During the first few days of this ritual, new members of the tribe are welcomed by the elders with offerings of continental breakfast, free coffee (the good stuff, not that whatever-it-is-that-gets-served-on-a-hospital-unit-stuff), swag bearing the facility logo, and are treated to campfire stories concerning lean hospitals, corporate integrity and benefits. All too soon, children, it is time to buckle down and get to work, larnin’ stuff like electronic charting and code procedures – the tasty, gratis edibles vanish, ever so slowly (they wean us from the oh-so-sweet baked goods like there’s a CIWA protocol for it. . .first it’s just cookies at the back of the room with coffee, then just cookies with water. . .and then, NOTHING) and like baby dolphins, the newbies are eased into the shark-filled waters of. . .computer-based training!

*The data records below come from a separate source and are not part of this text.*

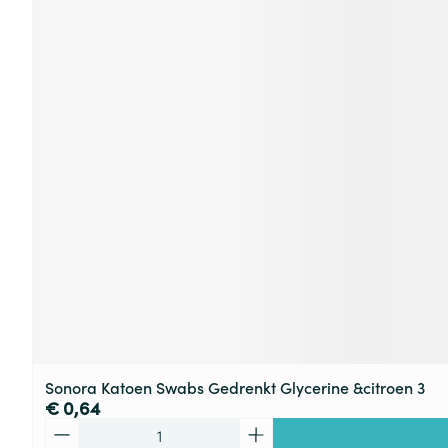
Sonora Katoen Swabs Gedrenkt Glycerine &citroen 3
€ 0,64
Aantal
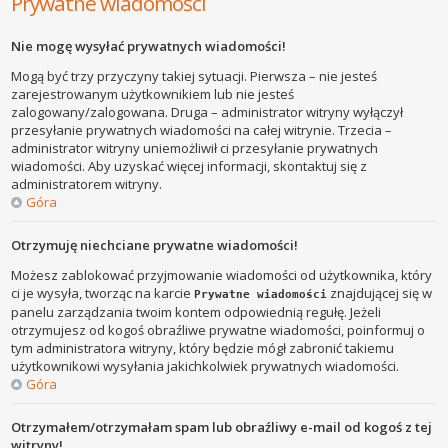
Prywatne wiadomości
Nie mogę wysyłać prywatnych wiadomości!
Mogą być trzy przyczyny takiej sytuacji. Pierwsza – nie jesteś
zarejestrowanym użytkownikiem lub nie jesteś
zalogowany/zalogowana. Druga – administrator witryny wyłączył
przesyłanie prywatnych wiadomości na całej witrynie. Trzecia –
administrator witryny uniemożliwił ci przesyłanie prywatnych
wiadomości. Aby uzyskać więcej informacji, skontaktuj się z
administratorem witryny.
Góra
Otrzymuję niechciane prywatne wiadomości!
Możesz zablokować przyjmowanie wiadomości od użytkownika, który
ci je wysyła, tworząc na karcie
znajdującej się w
Prywatne wiadomości
panelu zarządzania twoim kontem odpowiednią regułę. Jeżeli
otrzymujesz od kogoś obraźliwe prywatne wiadomości, poinformuj o
tym administratora witryny, który będzie mógł zabronić takiemu
użytkownikowi wysyłania jakichkolwiek prywatnych wiadomości.
Góra
Otrzymałem/otrzymałam spam lub obraźliwy e-mail od kogoś z tej
witryny!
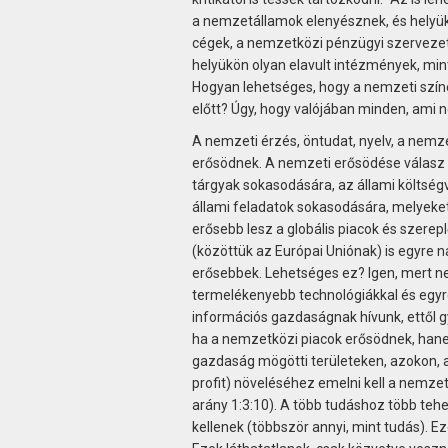
a nemzetállamok elenyésznek, és helyükre
cégek, a nemzetközi pénzügyi szervezete
helyükön olyan elavult intézmények, mint 
Hogyan lehetséges, hogy a nemzeti színek
előtt? Úgy, hogy valójában minden, ami n
A nemzeti érzés, öntudat, nyelv, a nem
erősödnek. A nemzeti erősödése válasz
tárgyak sokasodására, az állami költsé
állami feladatok sokasodására, melyeket 
erősebb lesz a globális piacok és szer
(közöttük az Európai Uniónak) is egyre 
erősebbek. Lehetséges ez? Igen, mert n
termelékenyebb technológiákkal és egyre 
információs gazdaságnak hívunk, ettől g
ha a nemzetközi piacok erősödnek, han
gazdaság mögötti területeken, azokon, 
profit) növeléséhez emelni kell a nemzet
arány 1:3:10). A több tudáshoz több teh
kellenek (többször annyi, mint tudás). E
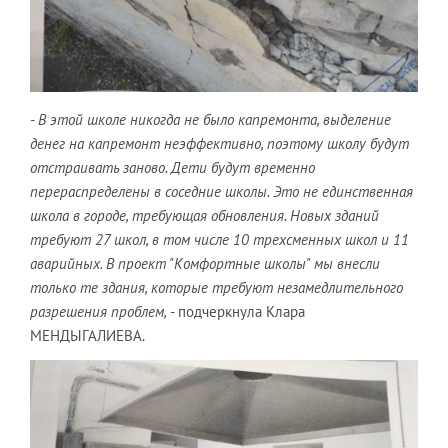
- В этой школе никогда не было капремонта, выделение
денег на капремонт неэффективно, поэтому школу будут
отстраивать заново. Дети будут временно
перераспределены в соседние школы. Это не единственная
школа в городе, требующая обновления. Новых зданий
требуют 27 школ, в том числе 10 трехсменных школ и 11
аварийных. В проект "Комфортные школы" мы внесли
только те здания, которые требуют незамедлительного
разрешения проблем,
- подчеркнула Клара
МЕНДЫГАЛИЕВА.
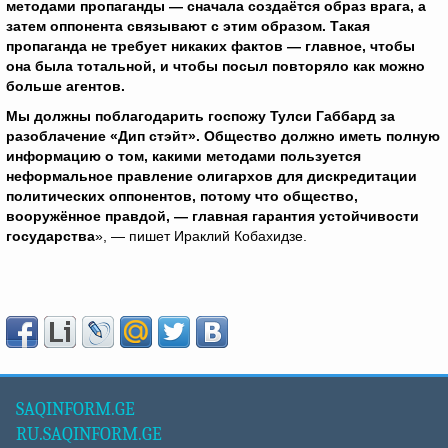
методами пропаганды — сначала создаётся образ врага, а
затем оппонента связывают с этим образом. Такая
пропаганда не требует никаких фактов — главное, чтобы
она была тотальной, и чтобы посыл повторяло как можно
больше агентов.
Мы должны поблагодарить госпожу Тулси Габбард за
разоблачение «Дип стэйт». Общество должно иметь полную
информацию о том, какими методами пользуется
неформальное правление олигархов для дискредитации
политических оппонентов, потому что общество,
вооружённое правдой, — главная гарантия устойчивости
государства
», — пишет Ираклий Кобахидзе.
SAQINFORM.GE
RU.SAQINFORM.GE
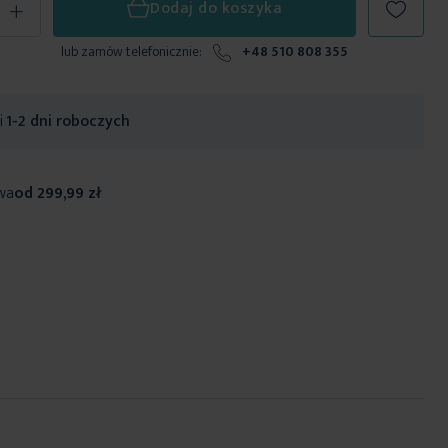
+
Dodaj do koszyka
lub zamów telefonicznie:
+48 510 808 355
ji
1-2 dni roboczych
wa
od 299,99 zł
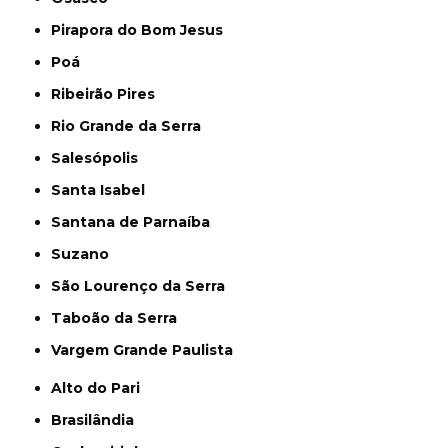
Pirapora do Bom Jesus
Poá
Ribeirão Pires
Rio Grande da Serra
Salesópolis
Santa Isabel
Santana de Parnaíba
Suzano
São Lourenço da Serra
Taboão da Serra
Vargem Grande Paulista
Alto do Pari
Brasilândia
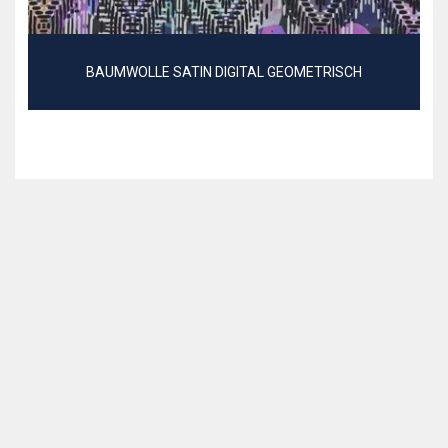
BAUMWOLLE SATIN DIGITAL GEOMETRISCH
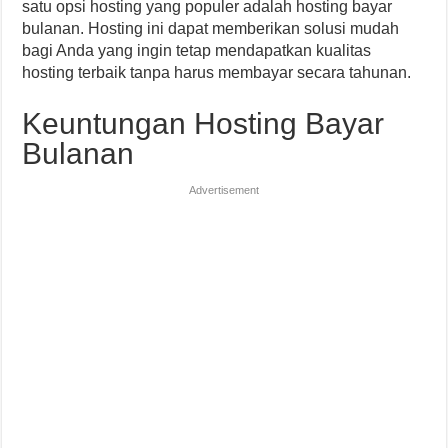
satu opsi hosting yang populer adalah hosting bayar
bulanan. Hosting ini dapat memberikan solusi mudah
bagi Anda yang ingin tetap mendapatkan kualitas
hosting terbaik tanpa harus membayar secara tahunan.
Keuntungan Hosting Bayar
Bulanan
Advertisement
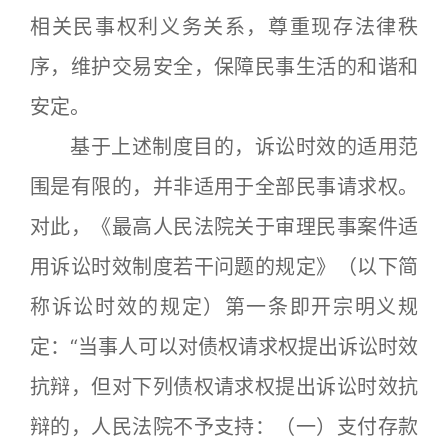
相关民事权利义务关系，尊重现存法律秩
序，维护交易安全，保障民事生活的和谐和
安定。
基于上述制度目的，诉讼时效的适用范
围是有限的，并非适用于全部民事请求权。
对此，《最高人民法院关于审理民事案件适
用诉讼时效制度若干问题的规定》（以下简
称诉讼时效的规定）第一条即开宗明义规
定：“当事人可以对债权请求权提出诉讼时效
抗辩，但对下列债权请求权提出诉讼时效抗
辩的，人民法院不予支持：（一）支付存款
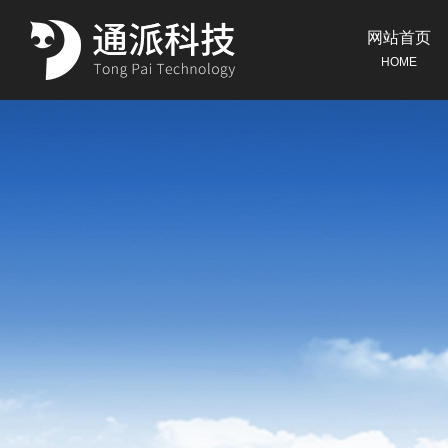
网站首页
HOME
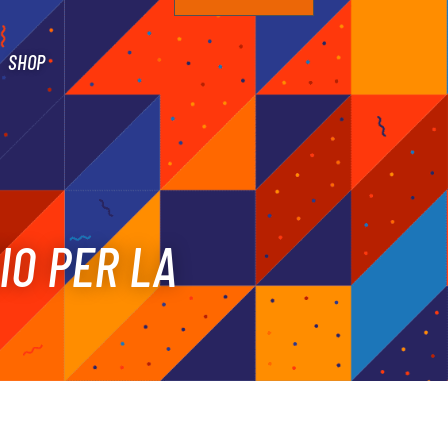
SHOP
IO PER LA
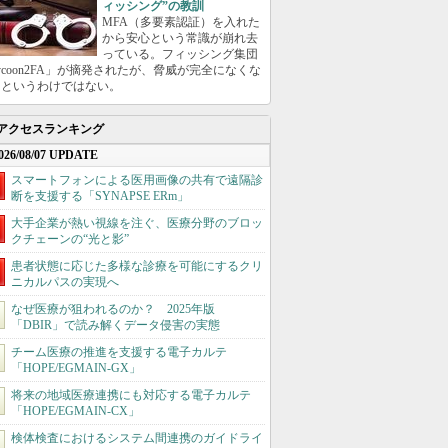
ィッシング”の教訓
MFA（多要素認証）を入れた
から安心という常識が崩れ去
っている。フィッシング集団
ycoon2FA」が摘発されたが、脅威が完全になくな
たというわけではない。
アクセスランキング
026/08/07 UPDATE
スマートフォンによる医用画像の共有で遠隔診
断を支援する「SYNAPSE ERm」
大手企業が熱い視線を注ぐ、医療分野のブロッ
クチェーンの“光と影”
患者状態に応じた多様な診療を可能にするクリ
ニカルパスの実現へ
なぜ医療が狙われるのか？ 2025年版
「DBIR」で読み解くデータ侵害の実態
チーム医療の推進を支援する電子カルテ
「HOPE/EGMAIN-GX」
将来の地域医療連携にも対応する電子カルテ
「HOPE/EGMAIN-CX」
検体検査におけるシステム間連携のガイドライ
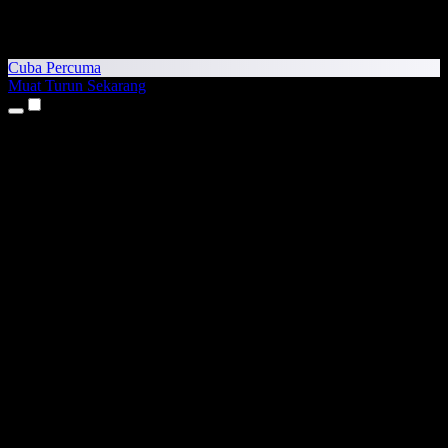
Cuba Percuma
Muat Turun Sekarang
Produk
Teks kepada Pertuturan
Aplikasi iPhone & iPad
Aplikasi Android
Sambungan Chrome
Sambungan Edge
Aplikasi Web
Aplikasi Mac
Aplikasi Windows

Mostly, it’s been fun, although I do need to turn myself Q1 hours for fear of developing a pressure ulcer or two. There are, however, bright points, like when the instructors, seasoned nurses, try to drum some common sense into the wee, thick skulls of the students.
During a sprightly discussion of scope of practice and delegation, the role of the CNA was discussed. A quiz about what a CNA might be delegated to do ensued (discontinue a Foley catheter? Yes! Insert a Foley catheter? NO!!!!), and when the instructor sensed some superiority complexes in the room concerning the RN-CNA relationship, she pounced like a lion on a limping gazelle during dry season on the savannah. “Your CNAs work hard. . .they are a great asset, and you need to treat them with RESPECT! They can make you or break you. . .and they talk! So don’t develop the wrong reputation off the bat! If you’re sitting at the desk doing nothing (not to be confused with charting) while your CNA is running after seven call lights, and you ask them to get the patient in the room across from your desk a glass of water, that’s probably not going to go well! Work as partners with our valued CNAs, and you’ll do great!”
Speaking for this now former CNA, and the other folks who started their medical careers on the wrong end of lots of Code Browns – thank you, Wise One. And don’t let me forget to consider the feelings, goals and frustrations of everyone on the health team with me. Please, don’t let me forget my roots.